Neighbourhood cross-validation

Author

David L Miller

Published

July 1, 2024

This article is designed as a gentle introduction to the neighbourhood cross-validation fitting method available in mgcv version 1.9-0 onwards. Here I’ll focus on the theory of how this stuff works and I’ll try to write some further articles on the practical side of implementing this in particular situations for those interested in that kind of thing.

The primary reference for this is Simon Wood’s arXiv preprint, along with some discussions with Simon and others about various stuff. Thanks to those who listened to me yakk-on about this.

Cross-validation - what is it?

When we fit statistical models, we generally need to know what the performance of our model would be outwith the data we fitted it to. We want to know that the model is not overfitting to the data and that it has some ability to predict “out-of-sample.” This can be tackled as a post-hoc calculation (holding back some subset of the data when fitting the model and then comparing predictions to the real values in the data), or it can be part of the model fitting procedure.

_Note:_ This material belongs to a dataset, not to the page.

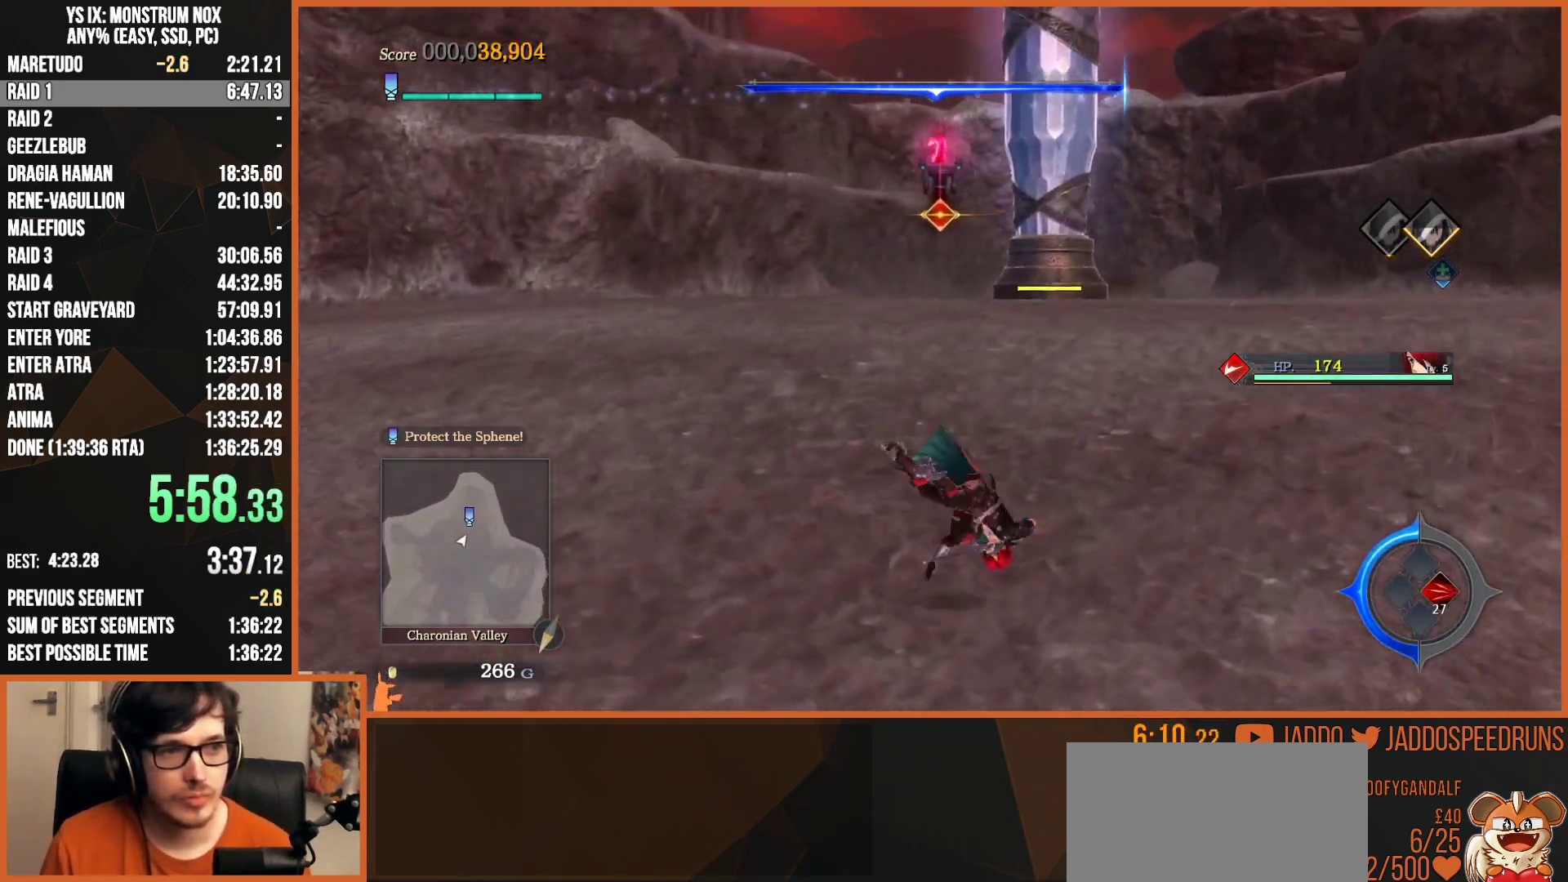
{"buttons": ["SQUARE", "TRIANGLE", "L2"], "left_stick": "up", "right_stick": "center", "events": [[17, "TRIANGLE", "down"], [117, "TRIANGLE", "up"], [133, "SQUARE", "up"], [217, "SQUARE", "down"], [233, "TRIANGLE", "down"], [250, "left_stick", "up"], [317, "TRIANGLE", "up"], [350, "SQUARE", "up"], [417, "SQUARE", "down"], [433, "TRIANGLE", "down"]]}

We could think of a simple case where we have \(n\) data, we take each of those data in turn and leave it out of the dataset, fitting to the remaining \(n-1\) data, then predicting back to that one remaining datum (this is leave-one-out cross-validation, or “LOO”). The idea being that model parameters that are good for all of these subsets are a better, more general fit than if we’d fitted to the whole dataset together.

There are a couple of issues with this in practice:

If we have a very large dataset, a naive implementation of the above means that we are fitting \(n\) models, so when \(n\) is large, this is computationally expensive.
If we have data that are spatial or temporal in nature, then we probably have some autocorrelation in the data. We might then reasonably think that using LOO we have an issue where the non-independence in the data mean that dropping a single datum actually makes little difference (the surrounding data “make-up” for the missing one).

Various adaptations have been made to deal with these situations. To combat computational issues, folks use \(k\)-fold cross-validation where the \(n\) data are separated into \(k\) partitions, each one of which is systematically dropped and predicted, in the same way that individual data are for the LOO case. There are also approximations to LOO, like generalized cross-validation¹ (GCV), which is the default method used in mgcv. Instead of refitting many times, we can use the GCV criterion to optimize: \[ \mathcal{V}_\text{GCV} = \frac{\vert\vert \mathbf{W}^{1/2} \{ \mathbf{y} - \mathbf{Ay}\} \vert\vert^2 }{1-\text{tr}(A)/n^2} \] where \(\mathbf{y}\) are the response data, \(\mathbf{A}\) is the hat matrix², \(\text{tr}(\mathbf{A})\) is the trace³ of the matrix \(\mathbf{A}\) and \(\mathbf{W}\) are iterative weights calculated during fitting⁴. Using \(\mathcal{V}_\text{GCV}\) is useful because we can find it’s derivatives and use those during the optimisation procedures when fitting the model. This is the criteria which is optimized when we use method="GCV.Cp" in our call to gam().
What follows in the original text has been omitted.